Collection entries

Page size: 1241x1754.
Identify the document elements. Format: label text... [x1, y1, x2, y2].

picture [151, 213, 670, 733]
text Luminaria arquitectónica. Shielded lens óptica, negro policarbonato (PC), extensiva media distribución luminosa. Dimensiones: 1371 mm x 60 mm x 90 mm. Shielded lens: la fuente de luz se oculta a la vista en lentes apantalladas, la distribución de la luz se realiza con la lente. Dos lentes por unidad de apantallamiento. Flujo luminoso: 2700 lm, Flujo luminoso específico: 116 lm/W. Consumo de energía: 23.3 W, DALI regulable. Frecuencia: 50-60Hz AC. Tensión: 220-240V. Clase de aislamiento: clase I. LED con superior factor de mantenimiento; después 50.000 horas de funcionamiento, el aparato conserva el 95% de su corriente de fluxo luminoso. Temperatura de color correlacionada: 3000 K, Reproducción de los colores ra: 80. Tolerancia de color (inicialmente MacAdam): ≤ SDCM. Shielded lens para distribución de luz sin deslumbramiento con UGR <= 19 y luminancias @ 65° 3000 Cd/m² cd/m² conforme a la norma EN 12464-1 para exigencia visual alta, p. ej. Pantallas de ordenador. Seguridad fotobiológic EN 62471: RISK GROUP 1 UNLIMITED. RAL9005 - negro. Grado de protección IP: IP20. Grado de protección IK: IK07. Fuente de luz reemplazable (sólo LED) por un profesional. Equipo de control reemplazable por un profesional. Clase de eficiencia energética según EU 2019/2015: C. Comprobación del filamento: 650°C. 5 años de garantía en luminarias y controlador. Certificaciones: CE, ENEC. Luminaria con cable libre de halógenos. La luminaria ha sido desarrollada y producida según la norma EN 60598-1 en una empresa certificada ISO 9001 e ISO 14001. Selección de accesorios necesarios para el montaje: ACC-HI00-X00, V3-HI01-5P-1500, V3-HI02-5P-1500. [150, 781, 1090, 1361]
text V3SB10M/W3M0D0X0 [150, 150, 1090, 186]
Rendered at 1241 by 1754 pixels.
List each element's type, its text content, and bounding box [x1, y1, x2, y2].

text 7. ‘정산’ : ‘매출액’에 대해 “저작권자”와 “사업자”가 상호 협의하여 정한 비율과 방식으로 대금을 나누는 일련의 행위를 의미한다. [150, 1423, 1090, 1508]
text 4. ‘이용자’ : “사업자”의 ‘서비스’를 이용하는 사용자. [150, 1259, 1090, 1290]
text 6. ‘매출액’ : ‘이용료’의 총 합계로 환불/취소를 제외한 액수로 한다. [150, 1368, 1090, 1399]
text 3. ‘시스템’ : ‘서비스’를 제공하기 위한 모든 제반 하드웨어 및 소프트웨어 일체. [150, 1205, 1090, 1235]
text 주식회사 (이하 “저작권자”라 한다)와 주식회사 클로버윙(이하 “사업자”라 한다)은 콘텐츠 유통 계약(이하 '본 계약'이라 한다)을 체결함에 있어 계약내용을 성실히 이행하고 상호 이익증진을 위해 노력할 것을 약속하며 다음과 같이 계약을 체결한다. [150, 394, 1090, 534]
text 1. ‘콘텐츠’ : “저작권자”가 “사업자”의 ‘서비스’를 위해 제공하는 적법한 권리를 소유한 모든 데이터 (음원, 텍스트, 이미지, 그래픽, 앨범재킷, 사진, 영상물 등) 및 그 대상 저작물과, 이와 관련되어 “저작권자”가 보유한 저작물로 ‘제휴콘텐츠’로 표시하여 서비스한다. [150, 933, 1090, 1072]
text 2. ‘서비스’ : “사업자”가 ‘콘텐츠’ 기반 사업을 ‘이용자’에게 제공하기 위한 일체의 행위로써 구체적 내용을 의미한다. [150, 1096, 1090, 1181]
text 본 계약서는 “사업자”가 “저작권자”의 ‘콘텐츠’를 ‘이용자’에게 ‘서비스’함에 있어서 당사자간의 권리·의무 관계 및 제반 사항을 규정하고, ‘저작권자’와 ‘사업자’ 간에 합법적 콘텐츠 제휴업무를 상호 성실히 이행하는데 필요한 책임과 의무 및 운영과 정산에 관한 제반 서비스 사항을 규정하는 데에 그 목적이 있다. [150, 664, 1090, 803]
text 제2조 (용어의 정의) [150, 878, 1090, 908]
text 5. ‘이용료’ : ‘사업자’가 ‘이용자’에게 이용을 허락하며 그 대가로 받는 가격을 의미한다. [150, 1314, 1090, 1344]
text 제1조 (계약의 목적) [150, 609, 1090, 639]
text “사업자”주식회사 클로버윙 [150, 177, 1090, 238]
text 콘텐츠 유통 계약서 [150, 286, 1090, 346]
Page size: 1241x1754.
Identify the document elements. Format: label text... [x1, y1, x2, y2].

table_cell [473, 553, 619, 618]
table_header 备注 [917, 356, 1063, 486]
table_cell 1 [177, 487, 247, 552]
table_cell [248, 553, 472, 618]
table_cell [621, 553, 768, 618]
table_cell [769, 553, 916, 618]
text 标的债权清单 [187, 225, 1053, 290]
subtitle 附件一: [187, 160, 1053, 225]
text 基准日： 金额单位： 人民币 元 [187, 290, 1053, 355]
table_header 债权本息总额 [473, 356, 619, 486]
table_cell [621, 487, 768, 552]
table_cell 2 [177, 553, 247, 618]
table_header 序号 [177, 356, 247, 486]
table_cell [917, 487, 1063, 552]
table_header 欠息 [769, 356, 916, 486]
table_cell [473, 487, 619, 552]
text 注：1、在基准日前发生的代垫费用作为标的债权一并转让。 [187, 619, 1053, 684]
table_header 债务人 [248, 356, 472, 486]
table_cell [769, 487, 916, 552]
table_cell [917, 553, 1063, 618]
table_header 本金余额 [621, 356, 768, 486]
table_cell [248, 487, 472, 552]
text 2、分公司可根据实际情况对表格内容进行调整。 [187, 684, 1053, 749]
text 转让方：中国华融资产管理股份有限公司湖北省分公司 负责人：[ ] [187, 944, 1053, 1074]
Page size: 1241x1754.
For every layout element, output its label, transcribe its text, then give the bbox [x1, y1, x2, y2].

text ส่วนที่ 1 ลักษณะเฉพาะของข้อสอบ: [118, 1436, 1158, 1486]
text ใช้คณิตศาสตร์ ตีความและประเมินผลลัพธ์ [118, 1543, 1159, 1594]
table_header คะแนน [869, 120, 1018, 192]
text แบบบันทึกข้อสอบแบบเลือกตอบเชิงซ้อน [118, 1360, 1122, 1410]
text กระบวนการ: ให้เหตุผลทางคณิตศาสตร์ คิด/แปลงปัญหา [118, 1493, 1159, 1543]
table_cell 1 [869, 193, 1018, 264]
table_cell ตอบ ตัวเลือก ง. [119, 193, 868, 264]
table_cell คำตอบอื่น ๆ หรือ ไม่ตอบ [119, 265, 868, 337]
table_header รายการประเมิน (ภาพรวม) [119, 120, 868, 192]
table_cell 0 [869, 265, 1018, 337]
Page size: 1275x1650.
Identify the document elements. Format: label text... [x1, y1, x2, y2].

> **Task prompt**
Retype each line above exactly as written.

> **Problem solution**
Page size: 1241x1754.
Identify the document elements. Format: label text... [x1, y1, x2, y2].

picture [151, 213, 670, 733]
text Luminaria arquitectónica. Shielded lens óptica, negro policarbonato (PC), extensiva media distribución luminosa. Dimensiones: 1371 mm x 60 mm x 90 mm. Shielded lens: la fuente de luz se oculta a la vista en lentes apantalladas, la distribución de la luz se realiza con la lente. Dos lentes por unidad de apantallamiento. Flujo luminoso: 2700 lm, Flujo luminoso específico: 116 lm/W. Consumo de energía: 23.3 W, DALI regulable. Frecuencia: 50-60Hz AC. Tensión: 220-240V. Clase de aislamiento: clase I. LED con superior factor de mantenimiento; después 50.000 horas de funcionamiento, el aparato conserva el 95% de su corriente de fluxo luminoso. Temperatura de color correlacionada: 3000 K, Reproducción de los colores ra: 80. Tolerancia de color (inicialmente MacAdam): ≤ SDCM. Shielded lens para distribución de luz sin deslumbramiento con UGR <= 19 y luminancias @ 65° 3000 Cd/m² cd/m² conforme a la norma EN 12464-1 para exigencia visual alta, p. ej. Pantallas de ordenador. Seguridad fotobiológic EN 62471: RISK GROUP 1 UNLIMITED. RAL9005 - negro. Grado de protección IP: IP20. Grado de protección IK: IK07. Fuente de luz reemplazable (sólo LED) por un profesional. Equipo de control reemplazable por un profesional. Clase de eficiencia energética según EU 2019/2015: C. Comprobación del filamento: 650°C. 5 años de garantía en luminarias y controlador. Certificaciones: CE, ENEC. Luminaria con cable libre de halógenos. La luminaria ha sido desarrollada y producida según la norma EN 60598-1 en una empresa certificada ISO 9001 e ISO 14001. Selección de accesorios necesarios para el montaje: ACC-HI00-X00, V3-HI01-5P-1500, V3-HI02-5P-1500. [150, 781, 1090, 1361]
text V3SB10M/W3M0D0X0 [150, 150, 1090, 186]
Rendered at 1241 by 1754 pixels.
List each element's type, its text content, and bounding box [x1, y1, x2, y2].

text 7. ‘정산’ : ‘매출액’에 대해 “저작권자”와 “사업자”가 상호 협의하여 정한 비율과 방식으로 대금을 나누는 일련의 행위를 의미한다. [150, 1423, 1090, 1508]
text 4. ‘이용자’ : “사업자”의 ‘서비스’를 이용하는 사용자. [150, 1259, 1090, 1290]
text 6. ‘매출액’ : ‘이용료’의 총 합계로 환불/취소를 제외한 액수로 한다. [150, 1368, 1090, 1399]
text 3. ‘시스템’ : ‘서비스’를 제공하기 위한 모든 제반 하드웨어 및 소프트웨어 일체. [150, 1205, 1090, 1235]
text 주식회사 (이하 “저작권자”라 한다)와 주식회사 클로버윙(이하 “사업자”라 한다)은 콘텐츠 유통 계약(이하 '본 계약'이라 한다)을 체결함에 있어 계약내용을 성실히 이행하고 상호 이익증진을 위해 노력할 것을 약속하며 다음과 같이 계약을 체결한다. [150, 394, 1090, 534]
text 1. ‘콘텐츠’ : “저작권자”가 “사업자”의 ‘서비스’를 위해 제공하는 적법한 권리를 소유한 모든 데이터 (음원, 텍스트, 이미지, 그래픽, 앨범재킷, 사진, 영상물 등) 및 그 대상 저작물과, 이와 관련되어 “저작권자”가 보유한 저작물로 ‘제휴콘텐츠’로 표시하여 서비스한다. [150, 933, 1090, 1072]
text 2. ‘서비스’ : “사업자”가 ‘콘텐츠’ 기반 사업을 ‘이용자’에게 제공하기 위한 일체의 행위로써 구체적 내용을 의미한다. [150, 1096, 1090, 1181]
text 본 계약서는 “사업자”가 “저작권자”의 ‘콘텐츠’를 ‘이용자’에게 ‘서비스’함에 있어서 당사자간의 권리·의무 관계 및 제반 사항을 규정하고, ‘저작권자’와 ‘사업자’ 간에 합법적 콘텐츠 제휴업무를 상호 성실히 이행하는데 필요한 책임과 의무 및 운영과 정산에 관한 제반 서비스 사항을 규정하는 데에 그 목적이 있다. [150, 664, 1090, 803]
text 제2조 (용어의 정의) [150, 878, 1090, 908]
text 5. ‘이용료’ : ‘사업자’가 ‘이용자’에게 이용을 허락하며 그 대가로 받는 가격을 의미한다. [150, 1314, 1090, 1344]
text 제1조 (계약의 목적) [150, 609, 1090, 639]
text “사업자”주식회사 클로버윙 [150, 177, 1090, 238]
text 콘텐츠 유통 계약서 [150, 286, 1090, 346]
Page size: 1241x1754.
Identify the document elements. Format: label text... [x1, y1, x2, y2].

table_cell [473, 553, 619, 618]
table_header 备注 [917, 356, 1063, 486]
table_cell 1 [177, 487, 247, 552]
table_cell [248, 553, 472, 618]
table_cell [621, 553, 768, 618]
table_cell [769, 553, 916, 618]
text 标的债权清单 [187, 225, 1053, 290]
subtitle 附件一: [187, 160, 1053, 225]
text 基准日： 金额单位： 人民币 元 [187, 290, 1053, 355]
table_header 债权本息总额 [473, 356, 619, 486]
table_cell [621, 487, 768, 552]
table_cell 2 [177, 553, 247, 618]
table_header 序号 [177, 356, 247, 486]
table_cell [917, 487, 1063, 552]
table_header 欠息 [769, 356, 916, 486]
table_cell [473, 487, 619, 552]
text 注：1、在基准日前发生的代垫费用作为标的债权一并转让。 [187, 619, 1053, 684]
table_header 债务人 [248, 356, 472, 486]
table_cell [769, 487, 916, 552]
table_cell [917, 553, 1063, 618]
table_header 本金余额 [621, 356, 768, 486]
table_cell [248, 487, 472, 552]
text 2、分公司可根据实际情况对表格内容进行调整。 [187, 684, 1053, 749]
text 转让方：中国华融资产管理股份有限公司湖北省分公司 负责人：[ ] [187, 944, 1053, 1074]
Page size: 1241x1754.
For every layout element, output its label, transcribe its text, then give the bbox [x1, y1, x2, y2].

text ส่วนที่ 1 ลักษณะเฉพาะของข้อสอบ: [118, 1436, 1158, 1486]
text ใช้คณิตศาสตร์ ตีความและประเมินผลลัพธ์ [118, 1543, 1159, 1594]
table_header คะแนน [869, 120, 1018, 192]
text แบบบันทึกข้อสอบแบบเลือกตอบเชิงซ้อน [118, 1360, 1122, 1410]
text กระบวนการ: ให้เหตุผลทางคณิตศาสตร์ คิด/แปลงปัญหา [118, 1493, 1159, 1543]
table_cell 1 [869, 193, 1018, 264]
table_cell ตอบ ตัวเลือก ง. [119, 193, 868, 264]
table_cell คำตอบอื่น ๆ หรือ ไม่ตอบ [119, 265, 868, 337]
table_header รายการประเมิน (ภาพรวม) [119, 120, 868, 192]
table_cell 0 [869, 265, 1018, 337]
Page size: 1275x1650.
Identify the document elements. Format: label text... [x1, y1, x2, y2].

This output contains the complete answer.